SJ
Garten
Garten
Weimar
A stretch of hilly ground near the coast, the continuity of lavish pastures, punctured here and there by a bush or tree. Inside this scenery a series of masses are placed along a grit resulting in a composition of masse and void.

The resulting field like structure stretches several mounds as well as the hollows between them. At a precise height of a hollow a vertical cut along a specific height-line sections all the masses it encounters and by taking away the sectioned part, which faces the hollow, creates an empty space inside the field — some sort of clearing en plein air. Each of the sectioned concrete volumes has a curved shape, which contrasts the rectangular shape of the rest of the volume and all other volumes behind it.
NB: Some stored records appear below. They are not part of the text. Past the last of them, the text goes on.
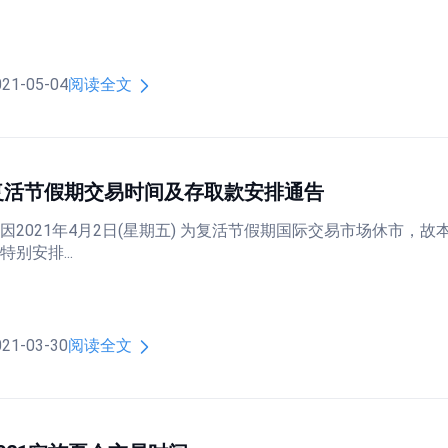
021-05-04
阅读全文
复活节假期交易时间及存取款安排通告
因2021年4月2日(星期五) 为复活节假期国际交易市场休市，故
特别安排...
021-03-30
阅读全文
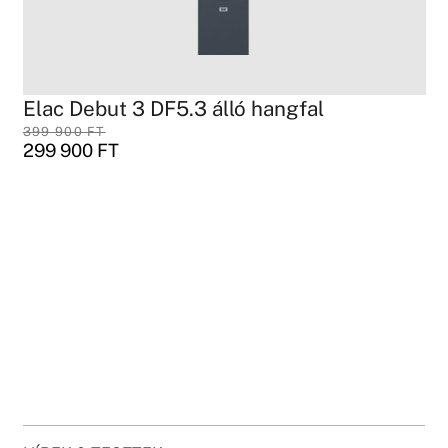
Elac Debut 3 DF5.3 álló hangfal
399 900
FT
299 900
FT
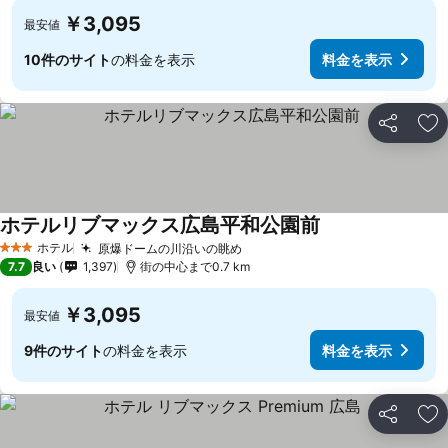
￥3,095
最安値
10件のサイト
の料金を表示
料金を表示
シェア
お
ホテルリブマックス広島平和公園前
料金を表示
ホテル
原爆ドームの川沿いの眺め
料金を表示
3 ホテルのランク
7.7
良い
1,397
街の中心まで0.7 km
￥3,095
最安値
9件のサイト
の料金を表示
料金を表示
シェア
お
From outside the field, the rigid linear geometry of the concrete volumes contrasts with the smooth geometry of the surrounding landscape. After entering between the volumes, at a certain point, the rigid geometries of the volumes are suddenly replaced by the smooth geometry of the empty space. Once inside this space everything around is made of the same geometry as the rest of the landscape.

In this place different scales encounter: the scale of the ocean with the scale of the coast, the scale of the landscape with the scale of a single object, but also different times encounter: the time of the weather, of light with the time of vegetation. Finally, the continuity of the mineral encounters the fast moving pace of the other temporal dimensions around it.
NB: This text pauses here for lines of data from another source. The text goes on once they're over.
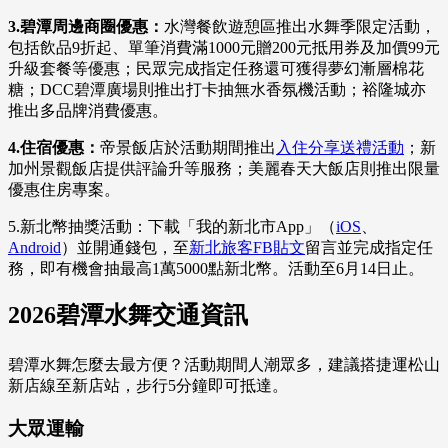
3.碧潭周邊商圈優惠：
水灣餐飲遊憩區推出水舞季限定活動，
包括飲品9折起、單筆消費滿1000元贈200元抵用券及加價99元
升級套餐等優惠；民眾完成指定任務還可獲得夢幻漸層棉花
糖；DCC碧潭廣場則推出打卡抽無水香氛機活動；裕隆城亦
推出多品牌消費優惠。
4.住宿優惠：
帝景飯店於活動期間推出
入住分享送禮活動
；新
加州景觀飯店提供評論升等服務；美麗春天大飯店則推出限量
優惠住房專案。
5.新北幣抽獎活動：下載「我的新北市App」（
iOS
、
Android
）並開通錢包，至
新北旅客FB貼文
留言並完成指定任
務，即有機會抽最高1萬5000點新北幣。活動至6月14日止。
2026碧潭水舞交通資訊
碧潭水舞怎麼去最方便？活動期間人潮眾多，建議搭捷運松山
新店線至新店站，步行5分鐘即可抵達。
大眾運輸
One drop of rain, one gust of wind after the other, the mineral exposes its own temporal dimension: the concrete of the volumes loses its integrity and after some time, beyond our comprehension, the field of volumes will be gone, and the former empty space contained in the field will have been replaced by a plane of gravel. The material of the volumes now occupies the hollow in a different form, rendering its geometry through a horizontal plane made out of small stones and debris.